Her smile widened. “Good, then I’ll leave you to it.”
Turning, she went to the door. Glancing back as she turned the knob, she saw both heads down again. Still smiling, she left.
And determinedly turned her mind to her most urgent task: tending to her wounded wolf.
Chapter Fifteen
Accomplishing that goal—making her peace with Tristan—arranging to do so, required a degree of ingenuity and bold-faced recklessness she’d never before had to employ. But she had no choice. She summoned Gasthorpe, boldly gave him orders, arranged to hire a carriage and be conveyed to the mews behind Green Street, the coachman to wait for her return.

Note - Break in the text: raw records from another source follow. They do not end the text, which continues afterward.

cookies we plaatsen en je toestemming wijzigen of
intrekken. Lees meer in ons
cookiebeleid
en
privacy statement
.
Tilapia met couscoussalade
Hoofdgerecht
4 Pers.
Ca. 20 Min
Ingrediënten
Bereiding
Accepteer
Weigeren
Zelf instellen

All, of course, with the firm insistence that under no circumstances was his-lordship-the-earl to be informed. She’d discovered a ready intelligence in Gasthorpe; although she hadn’t liked subverting him from his loyalty to Tristan, when all was said and done, it was for Tristan’s own good.
When, in the darkness of late evening, she stood in the bushes at the end of Tristan’s garden and saw light shining from the windows of his study, she felt vindicated in every respect.
He hadn’t gone out to any ball or dinner. Given her absence from the ton, the fact that he, too, wasn’t attending the usual events would be generating intense speculation. Following the path through the bushes and farther to where it skirted the house, she wondered how immediate he would wish their wedding to be. For herself, having made her decision, she didn’t truly care…or, if she did, she would rather it was sooner than later.
Less time to anticipate how things would work out—much better to take the plunge and get straight on with it.
Her lips lifted. She suspected he would share that opinion, if not for quite the same reasons.
Pausing outside the study, she stood on tiptoe and peeked in; the floor was considerably higher than the ground. Tristan was seated at his desk, his back to her, his head bent as he worked. A pile of papers sat on his right; on his left, a ledger lay open.